Attività da svolgere:
- a) Rispondi a ciascuna domanda sul brano:
(i) Quale tipo di narratore è stato scelto per i racconti?
(ii) Da che cosa è interrotta la narrazione non lineare?
(iii) Di che cosa sono infarciti i libri di bassa qualità usciti sulla Grande guerra?
- b) Quali caratteristiche attribuisce il brano alle persone del team di lavoro di "Arditi d'oro"? Elencale tutte.

Brano da leggere:
----

4. Parliamo delle scelte narrative e stilistiche che hai adottato. Ci hai ragionato molto? Cosa ti ha portato a scegliere? 
Oggettivamente era la prima volta che provavo a scrivere un testo romanzato e non un saggio. Qualche titubanza ce l’avevo senza dubbio. Ho optato per una narrazione in terza persona con un narratore onnisciente, come una sorta “presenza superiore” che guarda e descrive la scena. In entrambi i racconti ho scelto una narrazione non lineare, interrotta da flashback, con i personaggi che ricordano il passato della loro vita ed esperienza di guerra. Mi sembrava la maniera migliore per rendere ancora più profondo il personaggio che stavo descrivendo.

5. In questi ultimi anni stanno uscendo davvero tanti libri sulla Grande Guerra e anche sugli Arditi. Supponiamo si debba scegliere... perché leggere Arditi d'Oro e non qualcos'altro?
Questo centenario ha avuto senza dubbio il pregio di aver spinto tanti, addetti ai lavori e non, a scrivere qualcosa sulla Grande guerra, e qualche editore ad avere più coraggio a pubblicare opere su questa tematica. Non vuole questa mia affermazione sembrare presuntuosa, ma questo ha significato anche che sono usciti libri di bassa qualità, infarciti di errori e dei soliti cliché sulla Grande guerra triti e ritriti. Il team di lavoro di “Arditi d’oro” è composto da persone più competenti, appassionate e che hanno dedicato anni di studio sulla tematica dell’arditismo e delle storie umane di questi uomini. Una garanzia di qualità che senz'altro dà un qualcosa in più a questo libro.

6. E a proposito di libri, consigliaci un libro sulla Grande Guerra che dovremmo leggere a tutti i costi e perché (a parte Arditi d'Oro ovviamente).

----

Materiale di partenza:
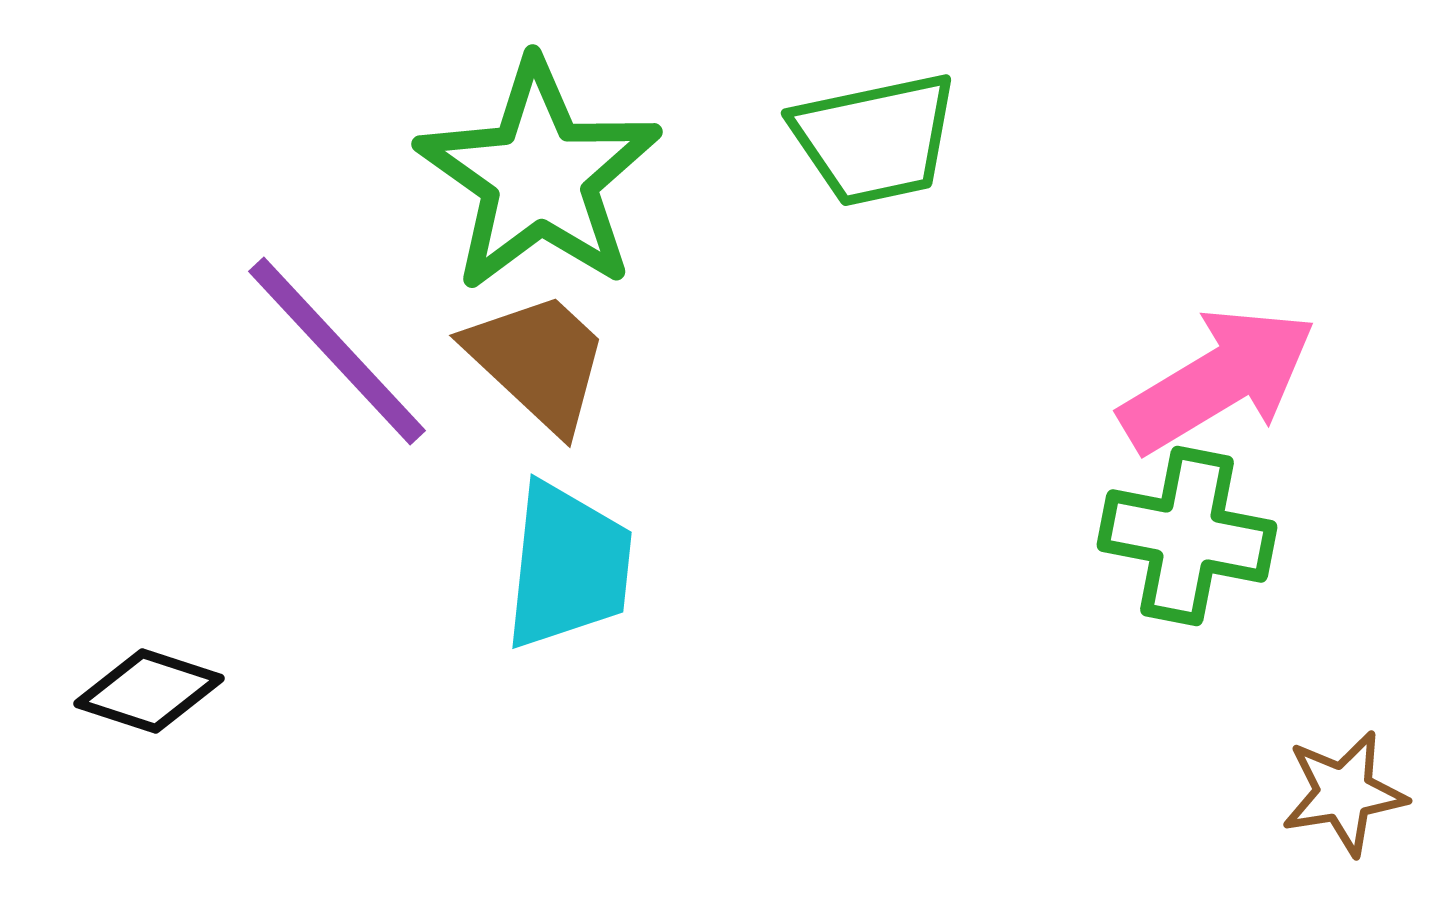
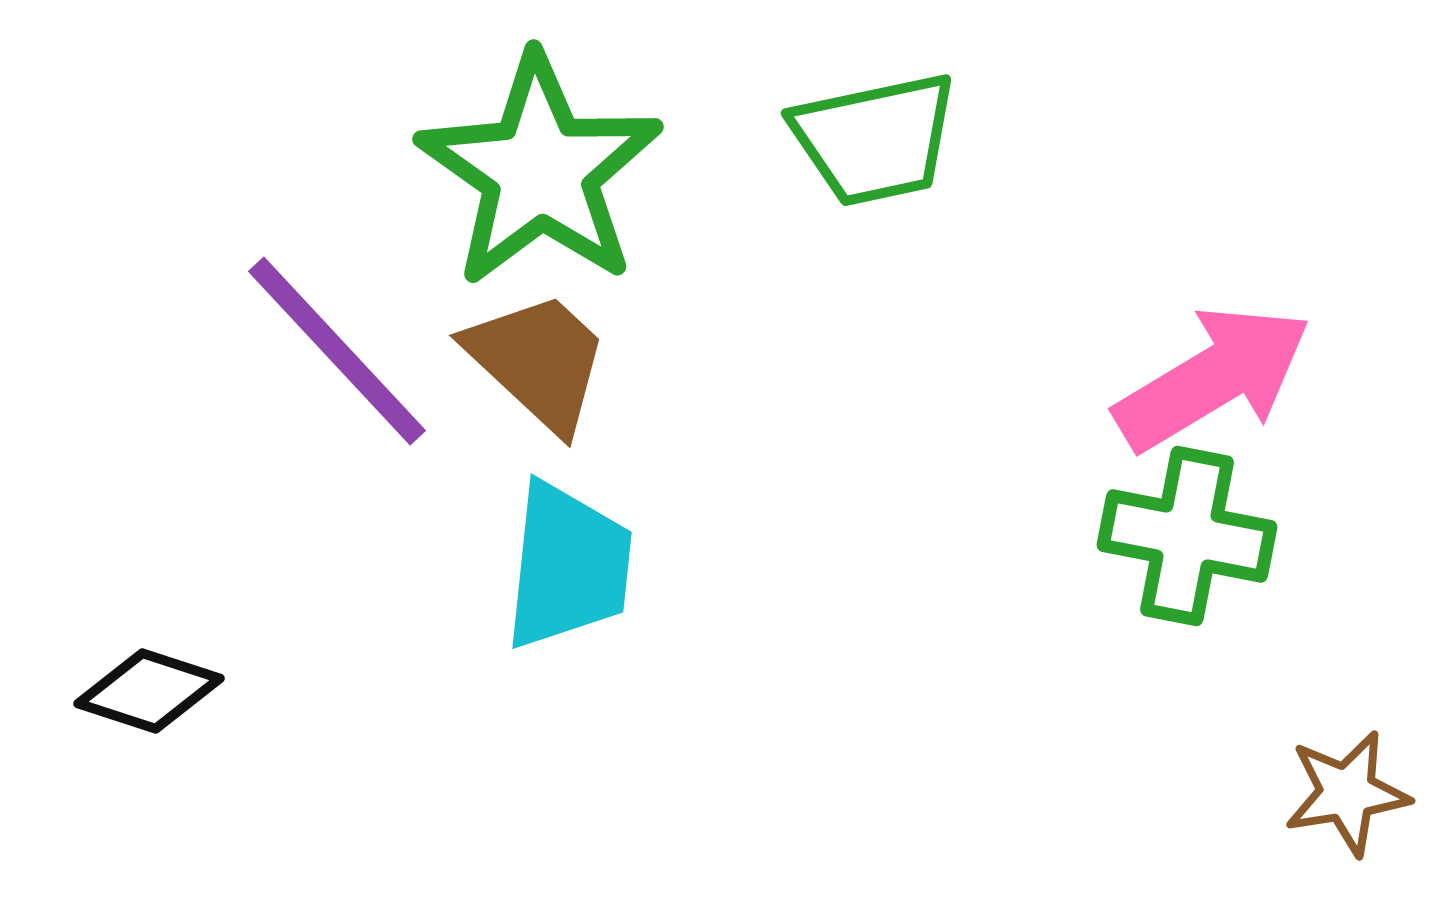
green star: moved 1 px right, 5 px up
pink arrow: moved 5 px left, 2 px up
brown star: moved 3 px right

----

Soluzioni degli esercizi:
- a)
(i) Un narratore onnisciente in terza persona.
(ii) Da flashback.
(iii) Di errori e dei soliti cliché sulla Grande guerra.

- b)
- Sono più competenti.
- Sono appassionate.
- Hanno dedicato anni di studio alla tematica dell'arditismo e alle storie umane di questi uomini.